上場された不動産投信の配当利回りは、配当÷投資口の市場価格(株価)で計算される。この投資口ひとくちあたりの配当利回り水準は、不動産そのものの利回り、出資金・借入金の割合と金利水準、上場によるプレミアム、株価の変動、配当政策などに影響される。
たとえば、都心部に立地するグレードの高い大型ビルであれば、投資家は、単年度のインカム・リターンベースで5%以上の利回り(キャップレート=純収益÷不動産価格)を要求する。不動産は流動性リスクやマネジメントリスクなどが大きく、もっとも安全な金融商品である国債利回りに、これらリスクプレミアムを上乗せするという考え方である。また、リスクプレミアムは、立地条件や建物・設備、管理状況などの個別性も反映して調整されるため、市場競争力の弱い小型ビルの要求利回りはより高くなる。

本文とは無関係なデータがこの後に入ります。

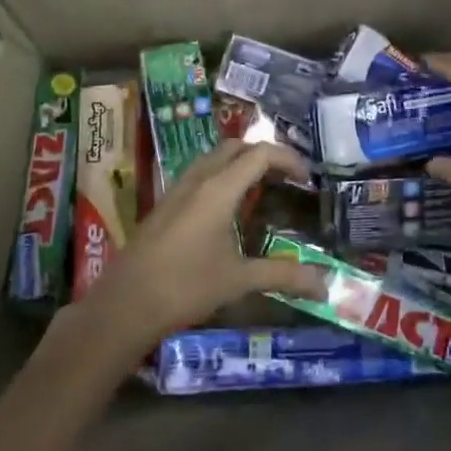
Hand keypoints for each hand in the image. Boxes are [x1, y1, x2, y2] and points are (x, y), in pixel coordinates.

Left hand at [72, 140, 326, 360]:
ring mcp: (177, 189)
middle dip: (264, 155)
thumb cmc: (185, 287)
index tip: (307, 178)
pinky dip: (221, 175)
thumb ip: (282, 276)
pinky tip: (228, 208)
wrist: (125, 303)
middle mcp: (198, 180)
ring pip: (214, 158)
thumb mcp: (238, 281)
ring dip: (240, 162)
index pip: (260, 154)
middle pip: (236, 147)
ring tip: (261, 187)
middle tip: (286, 178)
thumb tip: (324, 285)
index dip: (288, 159)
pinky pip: (199, 173)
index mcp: (219, 189)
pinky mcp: (165, 203)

不動産投信は、出資と借り入れにより資金を調達して、このような実物不動産をファンドに組み入れる。通常、借入金利は実物不動産そのものの利回りより低いため、出資者の利回りは、実物不動産に直接投資するより高くなる。これを『レバレッジ(梃子)効果』といい、借入割合と金利水準により出資者の利回りは変化する。

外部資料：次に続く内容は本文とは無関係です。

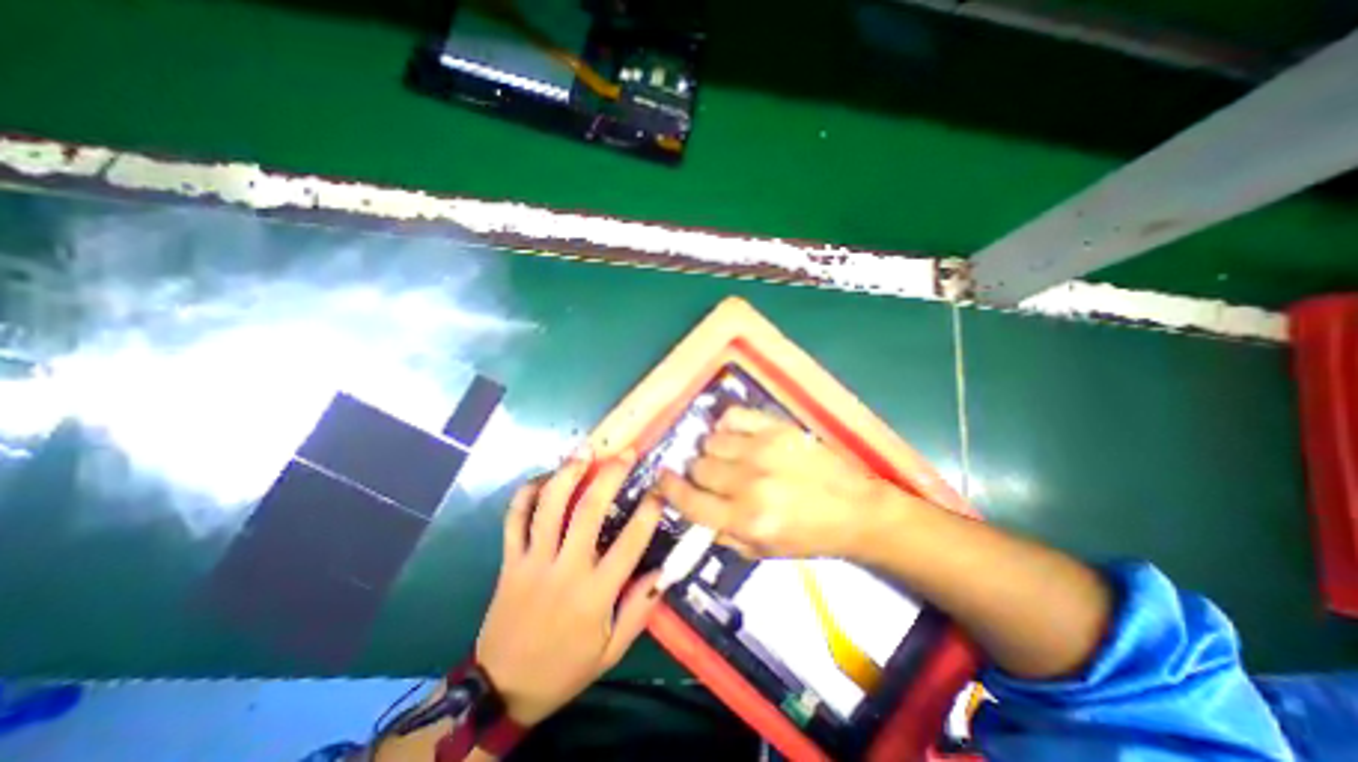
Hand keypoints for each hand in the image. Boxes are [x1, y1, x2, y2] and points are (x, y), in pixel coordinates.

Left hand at [475, 450, 664, 729]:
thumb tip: (664, 572)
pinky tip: (543, 477)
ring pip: (549, 507)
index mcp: (594, 594)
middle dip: (609, 476)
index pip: (630, 543)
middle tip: (625, 453)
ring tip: (584, 451)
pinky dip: (526, 494)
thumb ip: (639, 610)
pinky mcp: (509, 561)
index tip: (660, 488)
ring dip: (567, 474)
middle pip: (588, 512)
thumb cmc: (565, 668)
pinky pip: (514, 520)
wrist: (501, 691)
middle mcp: (564, 569)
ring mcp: (532, 562)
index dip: (649, 511)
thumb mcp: (611, 651)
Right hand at [654, 404, 879, 558]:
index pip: (689, 500)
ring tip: (729, 457)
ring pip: (711, 441)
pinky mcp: (776, 428)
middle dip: (698, 474)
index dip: (668, 489)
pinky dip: (727, 426)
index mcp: (745, 520)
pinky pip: (732, 417)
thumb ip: (721, 533)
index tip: (661, 480)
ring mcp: (762, 450)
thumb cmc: (808, 536)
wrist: (855, 508)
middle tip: (712, 477)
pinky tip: (736, 436)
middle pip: (698, 466)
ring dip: (713, 451)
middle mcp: (749, 483)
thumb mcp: (763, 552)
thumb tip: (691, 508)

また、ファンドが上場されれば、情報開示により透明性が向上し、不動産の流動性リスクが低下するため、価格評価に何らかのプレミアムが加味される(要求利回りが低下する)ものと考えられる。
ただし、現時点では、どの程度のプレミアムになるのか予想できない。不動産投信は、これまでになかった新しい商品で既存商品との比較が難しいうえ、投資家の要求利回りにばらつきが大きいためである。
さらに、それぞれの不動産投信の配当政策や運用報酬も配当利回りに影響するうえ、配当利回り計算の分母となる株価が日々変動する点にも留意すべきである。